EXCERPT →
⟨

INFO:cityseer.tools.graphs:Converting graph to dual.
INFO:cityseer.tools.graphs:Preparing dual nodes
INFO:cityseer.tools.graphs:Preparing dual edges (splitting and welding geoms)
INFO:cityseer.tools.io:Preparing node and edge arrays from networkX graph.
INFO:cityseer.graph:Edge R-tree built successfully with 177955 items.
INFO:cityseer.metrics.networks:Computing node centrality (simplest).
INFO:cityseer.metrics.networks:  Full: 2000m
INFO:cityseer.metrics.networks:Computing node centrality (simplest).
INFO:cityseer.metrics.networks:  Full: 2000m

The two networks have different edges, so feature IDs won’t match. Use a spatial join to pair each segment in the modified network with its nearest counterpart in the original. A max_distance threshold (here 50m) avoids pairing segments that have no real match: new or deleted edges get NaN instead of being matched to something far away.

# the dual network's geometry column is the primal edge (linestrings)
# create point-based GeoDataFrames for the spatial join using the node x/y
mod_pts = gpd.GeoDataFrame(
    {
        "betw_mod": nodes_gdf["cc_betweenness_2000_ang"].values,
        "primal_edge": nodes_gdf["primal_edge"].values,
    },
    geometry=gpd.points_from_xy(nodes_gdf["x"], nodes_gdf["y"]),
    crs=nodes_gdf.crs,
)

⟩

Continue the cityseer network-comparison excerpt from where it stops.

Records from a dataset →

⟨

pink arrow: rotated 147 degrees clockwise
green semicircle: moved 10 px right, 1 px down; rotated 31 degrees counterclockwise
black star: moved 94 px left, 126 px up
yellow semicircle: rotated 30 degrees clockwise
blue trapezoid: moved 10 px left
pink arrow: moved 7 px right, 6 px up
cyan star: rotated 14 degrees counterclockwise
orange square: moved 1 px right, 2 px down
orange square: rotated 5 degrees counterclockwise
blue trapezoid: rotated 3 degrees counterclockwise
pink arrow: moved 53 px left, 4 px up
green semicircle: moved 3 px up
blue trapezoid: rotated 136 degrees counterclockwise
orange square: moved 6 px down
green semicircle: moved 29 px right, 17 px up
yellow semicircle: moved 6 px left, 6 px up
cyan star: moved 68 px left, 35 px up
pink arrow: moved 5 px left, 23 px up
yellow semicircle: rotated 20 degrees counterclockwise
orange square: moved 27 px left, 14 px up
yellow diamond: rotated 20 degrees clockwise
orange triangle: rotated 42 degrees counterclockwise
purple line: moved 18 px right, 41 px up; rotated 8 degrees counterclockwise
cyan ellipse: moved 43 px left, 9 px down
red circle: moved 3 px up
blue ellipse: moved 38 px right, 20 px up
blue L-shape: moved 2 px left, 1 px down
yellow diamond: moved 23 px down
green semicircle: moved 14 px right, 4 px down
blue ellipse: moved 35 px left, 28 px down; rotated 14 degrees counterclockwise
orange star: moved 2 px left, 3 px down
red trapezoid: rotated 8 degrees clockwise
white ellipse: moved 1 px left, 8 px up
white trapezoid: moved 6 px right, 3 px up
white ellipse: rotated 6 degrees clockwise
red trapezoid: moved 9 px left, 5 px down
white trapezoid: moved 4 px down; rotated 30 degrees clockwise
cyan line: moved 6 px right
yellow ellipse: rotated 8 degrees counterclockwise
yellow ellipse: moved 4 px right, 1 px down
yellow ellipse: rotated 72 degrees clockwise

⟩

RESULT BELOW →
orig_pts = gpd.GeoDataFrame(
    {"betw_orig": orig_nodes_gdf["cc_betweenness_2000_ang"].values},
    geometry=gpd.points_from_xy(orig_nodes_gdf["x"], orig_nodes_gdf["y"]),
    crs=orig_nodes_gdf.crs,
)

# pair each modified segment with the nearest original segment
joined = gpd.sjoin_nearest(
    mod_pts,
    orig_pts,
    how="left",
    max_distance=50,
)

# drop duplicate matches and compute the difference
joined = joined[~joined.index.duplicated(keep="first")]
joined["delta_betw_2000_ang"] = joined["betw_mod"] - joined["betw_orig"]

# restore line geometry for plotting
joined = joined.set_geometry("primal_edge")

Plot the difference. Positive values indicate segments that gained angular betweenness in the modified network; negative values indicate segments that lost it.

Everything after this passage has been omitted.